ASSIGNED TASK: Reproduce verbatim the stretch of the entries from the line containing "attic into a" through the line containing "internal space, to the charming gable-fronted", including both of those lines.

Stored data entries
-*-*-

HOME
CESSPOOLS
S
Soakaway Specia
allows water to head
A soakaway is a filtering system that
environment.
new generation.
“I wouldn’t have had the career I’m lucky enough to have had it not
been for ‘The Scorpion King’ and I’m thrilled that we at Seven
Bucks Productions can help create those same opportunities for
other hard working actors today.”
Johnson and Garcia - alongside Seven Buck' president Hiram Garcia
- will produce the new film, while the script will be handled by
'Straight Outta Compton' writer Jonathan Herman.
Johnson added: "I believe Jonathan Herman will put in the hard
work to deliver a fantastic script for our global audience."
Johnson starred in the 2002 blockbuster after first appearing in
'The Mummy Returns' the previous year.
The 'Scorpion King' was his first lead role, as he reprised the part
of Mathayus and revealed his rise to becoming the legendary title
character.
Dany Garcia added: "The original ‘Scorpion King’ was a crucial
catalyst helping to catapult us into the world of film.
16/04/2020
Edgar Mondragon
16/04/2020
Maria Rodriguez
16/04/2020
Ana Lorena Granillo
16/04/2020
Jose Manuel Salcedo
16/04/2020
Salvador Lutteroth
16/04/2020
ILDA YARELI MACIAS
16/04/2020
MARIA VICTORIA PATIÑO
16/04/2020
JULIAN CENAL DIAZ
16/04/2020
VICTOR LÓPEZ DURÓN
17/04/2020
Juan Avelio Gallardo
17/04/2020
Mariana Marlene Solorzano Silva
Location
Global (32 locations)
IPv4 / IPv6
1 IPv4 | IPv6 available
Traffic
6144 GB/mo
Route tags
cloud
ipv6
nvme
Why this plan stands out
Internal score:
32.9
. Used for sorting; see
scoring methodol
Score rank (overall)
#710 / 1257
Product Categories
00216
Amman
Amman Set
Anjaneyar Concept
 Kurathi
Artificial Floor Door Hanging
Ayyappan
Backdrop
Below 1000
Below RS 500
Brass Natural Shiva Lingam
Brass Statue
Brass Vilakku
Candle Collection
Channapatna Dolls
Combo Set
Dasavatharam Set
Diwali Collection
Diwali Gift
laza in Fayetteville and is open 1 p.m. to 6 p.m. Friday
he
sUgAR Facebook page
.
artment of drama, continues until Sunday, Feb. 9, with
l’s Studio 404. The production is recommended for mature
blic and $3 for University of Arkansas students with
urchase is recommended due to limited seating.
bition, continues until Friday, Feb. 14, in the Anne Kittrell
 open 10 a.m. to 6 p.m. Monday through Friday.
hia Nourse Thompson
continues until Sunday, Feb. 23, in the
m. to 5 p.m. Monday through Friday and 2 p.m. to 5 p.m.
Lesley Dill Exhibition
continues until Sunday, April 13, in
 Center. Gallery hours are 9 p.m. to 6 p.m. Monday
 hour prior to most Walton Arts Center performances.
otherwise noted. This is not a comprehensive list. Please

-*-*-

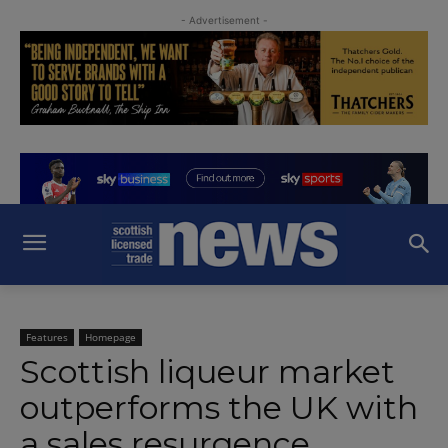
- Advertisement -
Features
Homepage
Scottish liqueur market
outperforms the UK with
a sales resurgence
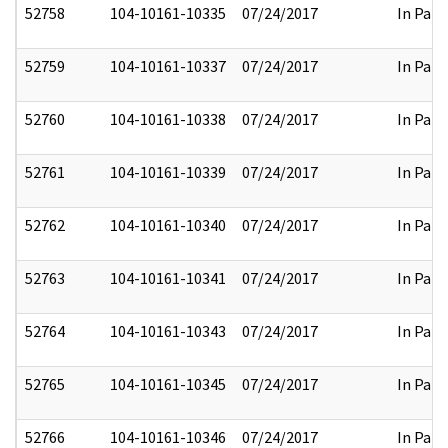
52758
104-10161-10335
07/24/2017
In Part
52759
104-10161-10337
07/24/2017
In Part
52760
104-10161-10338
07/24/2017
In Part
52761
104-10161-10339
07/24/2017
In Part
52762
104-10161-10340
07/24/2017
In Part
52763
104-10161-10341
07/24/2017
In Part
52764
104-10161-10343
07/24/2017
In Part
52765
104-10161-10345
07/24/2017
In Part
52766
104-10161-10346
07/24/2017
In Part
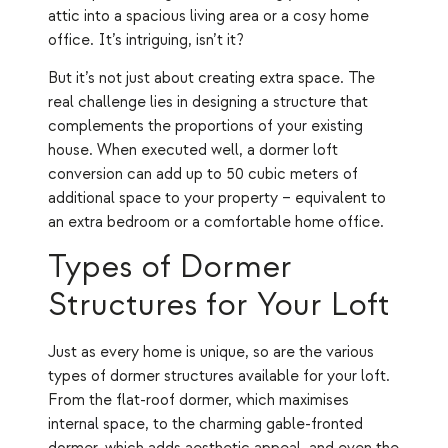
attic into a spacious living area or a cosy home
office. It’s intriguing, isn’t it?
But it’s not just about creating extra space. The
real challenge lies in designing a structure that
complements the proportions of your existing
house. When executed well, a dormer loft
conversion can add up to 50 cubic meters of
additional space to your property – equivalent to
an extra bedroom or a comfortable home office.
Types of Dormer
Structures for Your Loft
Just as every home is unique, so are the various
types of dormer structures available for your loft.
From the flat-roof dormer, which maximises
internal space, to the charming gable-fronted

-*-*-

OUTPUT BELOW:
attic into a spacious living area or a cosy home
office. It’s intriguing, isn’t it?
But it’s not just about creating extra space. The
real challenge lies in designing a structure that
complements the proportions of your existing
house. When executed well, a dormer loft
conversion can add up to 50 cubic meters of
additional space to your property – equivalent to
an extra bedroom or a comfortable home office.
Types of Dormer
Structures for Your Loft
Just as every home is unique, so are the various
types of dormer structures available for your loft.
From the flat-roof dormer, which maximises
internal space, to the charming gable-fronted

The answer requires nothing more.